Выбрать главу

Я слушала описание этого режима как нечто чудовищное.

— Ну а как вы отдыхаете?

— Я не имею права отдыхать. Ведь мне — только прошу вас — между нами, — мне уже тридцать пять лет. Скоро меня перестанут ангажировать. Надо обеспечить себя на будущее. Но на две недели в году я уезжаю к морю. Тогда я по целым дням лежу на террасе или под тентом на пляже. Я очень рано ложусь и очень рано встаю. Приходится соблюдать самую строгую диету, а я так люблю вкусные вещи!

Мне было ее ужасно жаль: жизнь проходила мимо нее.

А вот другой мой партнер, бывший артист МХТ Григорий Михайлович Хмара, ни в чем себя не ограничивал и жадно вкушал все блага жизни. Я помнила его по Москве, он чудесно играл извозчика Джона в «Сверчке на печи» Ч. Диккенса. Зрители полюбили его; Станиславский, Вахтангов, Сулержицкий считали его одним из самых талантливых актеров Первой студии. В 1921 году он уехал за границу… Он говорил мне во время наших съемок, что этот отъезд был вызван чисто личными, глубоко интимными обстоятельствами. Никакого политического антагонизма к советскому строю у него не было и в помине. По всему его духовному облику, по его связям, происхождению ясно было, что его «эмиграция» — явление случайное, следствие его стихийной, необузданной натуры. За эту, пусть невольную, вину его постигла жестокая кара. Он погиб как художник, хотя продолжал время от времени сниматься в кино, иногда участвовал в каких-то полулюбительских спектаклях. В тот период он был женат на замечательной артистке, одной из самых ярких и оригинальных актрис немого кино — Асте Нильсен. Я помнила ее с детства, еще по довоенным скандинавским фильмам; после войны она работала в Германии и по праву заняла ведущее положение в немецком кино.

В «Деле прокурора М.» Хмара играл роль опустившегося богемца, жалкого, пьяного, но чистого душой человека.

Я так и запомнила его в этом образе — поношенный костюм, сбившийся галстук, помятая шляпа и неразлучная гитара в руках. Эта гитара доставляла мне много радости в перерывах между съемками. Хмара охотно и много играл и пел старинные цыганские романсы, а также новые, с его собственной музыкой; особенно мне запомнился его романс на слова А. Блока:

Опустись, занавеска линялая, На больные герани мои.

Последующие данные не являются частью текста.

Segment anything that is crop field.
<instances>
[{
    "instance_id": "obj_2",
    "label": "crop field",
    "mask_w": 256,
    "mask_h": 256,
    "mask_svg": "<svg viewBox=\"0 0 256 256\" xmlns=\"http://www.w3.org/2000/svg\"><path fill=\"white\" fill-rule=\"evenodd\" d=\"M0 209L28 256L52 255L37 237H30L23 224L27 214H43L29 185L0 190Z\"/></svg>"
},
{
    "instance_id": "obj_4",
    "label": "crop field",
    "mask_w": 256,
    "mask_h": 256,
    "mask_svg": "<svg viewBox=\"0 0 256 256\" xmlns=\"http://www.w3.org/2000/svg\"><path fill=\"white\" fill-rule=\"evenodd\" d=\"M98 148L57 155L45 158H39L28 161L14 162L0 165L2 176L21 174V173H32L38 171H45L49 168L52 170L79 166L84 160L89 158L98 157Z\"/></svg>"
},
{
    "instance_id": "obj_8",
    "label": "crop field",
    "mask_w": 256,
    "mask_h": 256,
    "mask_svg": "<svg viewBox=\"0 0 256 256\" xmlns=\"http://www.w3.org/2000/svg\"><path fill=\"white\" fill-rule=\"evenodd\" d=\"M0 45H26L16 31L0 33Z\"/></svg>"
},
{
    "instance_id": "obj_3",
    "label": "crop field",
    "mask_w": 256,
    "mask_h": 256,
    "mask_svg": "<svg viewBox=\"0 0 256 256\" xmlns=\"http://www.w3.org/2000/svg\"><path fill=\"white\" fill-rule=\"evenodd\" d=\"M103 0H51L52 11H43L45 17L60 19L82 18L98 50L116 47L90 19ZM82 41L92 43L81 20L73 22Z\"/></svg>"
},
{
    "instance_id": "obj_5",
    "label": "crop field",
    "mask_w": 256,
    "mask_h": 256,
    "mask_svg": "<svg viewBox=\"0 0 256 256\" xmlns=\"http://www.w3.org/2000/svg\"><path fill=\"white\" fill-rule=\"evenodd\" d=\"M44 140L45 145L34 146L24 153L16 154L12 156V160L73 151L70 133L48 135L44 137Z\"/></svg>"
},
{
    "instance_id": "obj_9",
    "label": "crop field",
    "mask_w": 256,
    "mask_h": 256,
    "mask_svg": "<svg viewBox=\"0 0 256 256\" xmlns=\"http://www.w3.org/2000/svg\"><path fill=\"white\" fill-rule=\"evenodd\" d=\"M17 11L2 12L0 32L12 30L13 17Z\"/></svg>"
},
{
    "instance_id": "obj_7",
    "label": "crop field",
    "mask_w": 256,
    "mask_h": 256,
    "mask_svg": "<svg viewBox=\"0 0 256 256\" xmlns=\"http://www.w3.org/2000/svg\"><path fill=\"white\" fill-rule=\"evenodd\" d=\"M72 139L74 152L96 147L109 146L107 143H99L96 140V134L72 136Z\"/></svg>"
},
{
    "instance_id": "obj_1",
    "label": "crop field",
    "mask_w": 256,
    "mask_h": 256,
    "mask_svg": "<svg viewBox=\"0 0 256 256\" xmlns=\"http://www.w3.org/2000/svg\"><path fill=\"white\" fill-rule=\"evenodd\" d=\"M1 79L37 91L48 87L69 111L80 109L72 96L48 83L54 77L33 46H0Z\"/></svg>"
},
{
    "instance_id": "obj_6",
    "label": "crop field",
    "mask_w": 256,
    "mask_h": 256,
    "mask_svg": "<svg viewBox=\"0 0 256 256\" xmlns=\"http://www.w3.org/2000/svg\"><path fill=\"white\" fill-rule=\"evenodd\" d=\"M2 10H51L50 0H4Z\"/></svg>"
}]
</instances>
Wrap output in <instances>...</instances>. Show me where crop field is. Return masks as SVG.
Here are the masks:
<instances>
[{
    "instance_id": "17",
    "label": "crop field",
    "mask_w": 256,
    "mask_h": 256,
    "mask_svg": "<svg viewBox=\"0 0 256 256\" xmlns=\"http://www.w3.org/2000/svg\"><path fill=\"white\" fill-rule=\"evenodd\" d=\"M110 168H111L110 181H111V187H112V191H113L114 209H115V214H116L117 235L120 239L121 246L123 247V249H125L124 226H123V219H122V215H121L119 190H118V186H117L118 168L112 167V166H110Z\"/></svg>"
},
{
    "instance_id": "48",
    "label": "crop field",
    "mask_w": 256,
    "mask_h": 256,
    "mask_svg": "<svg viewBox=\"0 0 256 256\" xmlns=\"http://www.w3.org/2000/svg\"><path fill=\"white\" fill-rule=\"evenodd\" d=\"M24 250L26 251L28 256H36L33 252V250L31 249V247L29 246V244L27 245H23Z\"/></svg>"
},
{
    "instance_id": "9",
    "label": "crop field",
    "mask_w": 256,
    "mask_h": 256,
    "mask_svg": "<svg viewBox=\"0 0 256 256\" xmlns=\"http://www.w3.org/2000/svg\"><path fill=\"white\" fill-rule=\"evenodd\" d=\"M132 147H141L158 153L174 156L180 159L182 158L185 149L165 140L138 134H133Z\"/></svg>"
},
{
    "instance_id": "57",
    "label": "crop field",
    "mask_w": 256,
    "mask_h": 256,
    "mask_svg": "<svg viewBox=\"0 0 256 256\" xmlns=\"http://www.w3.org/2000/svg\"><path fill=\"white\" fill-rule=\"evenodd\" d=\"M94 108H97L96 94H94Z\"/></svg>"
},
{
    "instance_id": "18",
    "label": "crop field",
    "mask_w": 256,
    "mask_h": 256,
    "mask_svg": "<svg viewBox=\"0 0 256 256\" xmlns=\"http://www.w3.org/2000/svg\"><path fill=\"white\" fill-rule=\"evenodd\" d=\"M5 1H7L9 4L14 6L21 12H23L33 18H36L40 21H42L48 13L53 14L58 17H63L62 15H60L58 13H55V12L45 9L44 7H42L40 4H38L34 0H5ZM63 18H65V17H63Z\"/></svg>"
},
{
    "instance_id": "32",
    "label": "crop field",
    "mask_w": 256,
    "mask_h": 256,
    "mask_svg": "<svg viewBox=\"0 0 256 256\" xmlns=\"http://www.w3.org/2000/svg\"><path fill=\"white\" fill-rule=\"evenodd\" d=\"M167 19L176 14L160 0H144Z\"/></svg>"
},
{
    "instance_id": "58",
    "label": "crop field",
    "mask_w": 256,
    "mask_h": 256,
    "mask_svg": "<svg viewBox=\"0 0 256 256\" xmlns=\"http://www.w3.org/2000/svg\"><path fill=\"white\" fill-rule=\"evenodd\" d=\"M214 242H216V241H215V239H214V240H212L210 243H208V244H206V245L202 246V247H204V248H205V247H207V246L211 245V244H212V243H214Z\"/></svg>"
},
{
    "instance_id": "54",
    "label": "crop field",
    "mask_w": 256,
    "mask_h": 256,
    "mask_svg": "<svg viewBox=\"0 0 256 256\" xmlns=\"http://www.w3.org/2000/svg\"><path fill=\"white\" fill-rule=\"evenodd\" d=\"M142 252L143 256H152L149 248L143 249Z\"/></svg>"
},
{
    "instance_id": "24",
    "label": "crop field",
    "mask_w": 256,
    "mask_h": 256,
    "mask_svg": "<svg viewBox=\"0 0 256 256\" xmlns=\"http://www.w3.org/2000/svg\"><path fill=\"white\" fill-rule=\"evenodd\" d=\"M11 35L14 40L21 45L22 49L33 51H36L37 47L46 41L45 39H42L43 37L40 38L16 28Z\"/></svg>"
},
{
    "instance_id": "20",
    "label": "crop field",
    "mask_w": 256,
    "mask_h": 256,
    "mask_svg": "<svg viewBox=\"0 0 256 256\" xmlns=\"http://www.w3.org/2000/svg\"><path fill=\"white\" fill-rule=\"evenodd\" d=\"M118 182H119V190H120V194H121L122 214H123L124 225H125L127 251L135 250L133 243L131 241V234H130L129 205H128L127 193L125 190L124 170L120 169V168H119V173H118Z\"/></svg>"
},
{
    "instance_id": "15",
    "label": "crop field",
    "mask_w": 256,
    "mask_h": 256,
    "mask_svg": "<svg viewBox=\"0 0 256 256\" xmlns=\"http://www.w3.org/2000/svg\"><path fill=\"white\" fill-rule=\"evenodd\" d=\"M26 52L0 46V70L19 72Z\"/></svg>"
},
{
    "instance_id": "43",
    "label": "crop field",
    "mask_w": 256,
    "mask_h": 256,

Он говорил мне о том, как тоскует по родине, по друзьям, по любимой Москве, по серьезной работе в театре, по требовательному руководству. Все это было у него еще совсем недавно, был успех… Сознание своей ошибки, главное, сознание непоправимости своей ошибки угнетало его и придавало такую искренность цыганскому надрыву его романсов, что просто дух захватывало.

С отвращением говорил он о делячестве многих кинопродюсеров, об отсутствии у них вкуса, любви к искусству. Иногда он мечтал, что наше крепнущее, молодое кино пригласит его и Асту и примирит таким образом все противоречия в его жизни.

Ателье Штаакена могло вместить под своей кровлей любые декорации. Директора говорили, что легко обходятся без натурных съемок.

Тут же в павильоне я участвовала в сцене на вокзале, у отходящего поезда. Тут же был построен театральный зал с несколькими ярусами, партером и большой сценой, на которой исполнялся финал оперы «Мадам Баттерфляй». Аппарат выхватывает то один, то другой кадр, объектив то скользит по лицам публики, занятой спектаклем, то останавливается на одной из лож бенуара, то показывает крупно лицо певицы, поющей партию Чио-Чио-Сан, то лицо женщины в ложе бельэтажа: между тремя женщинами, одной на сцене и двумя в разных ложах, завязан сложный узел борьбы, ревности и подозрений. Я сидела в ложе бенуара и параллельно с заданными мне по сценарию переживаниями не переставала удивляться богатству и добротности декораций. У нас в подобных случаях ограничивались фрагментами декораций: ложа, часть партера и т. п. (так было в «Саламандре») — или устраивали ночную съемку в настоящем театральном зале. Эффект получался такой же.

В тех же павильонах снимались сцены «Петербургская улица», «Театральный разъезд» и «Поездка на „Виллу Родэ“».

Пространство улицы между рядами домов метров на четыреста в длину и на шестьдесят в ширину было засыпано толстым слоем нафталина, изображавшего снег. Освещенный фарами автомобилей и уличными фонарями, нафталин искрился и был до полной иллюзии похож на настоящие сугробы. Спрятанные за «сугробами» невидимые пропеллеры поднимали снежную метель, мела настоящая пурга.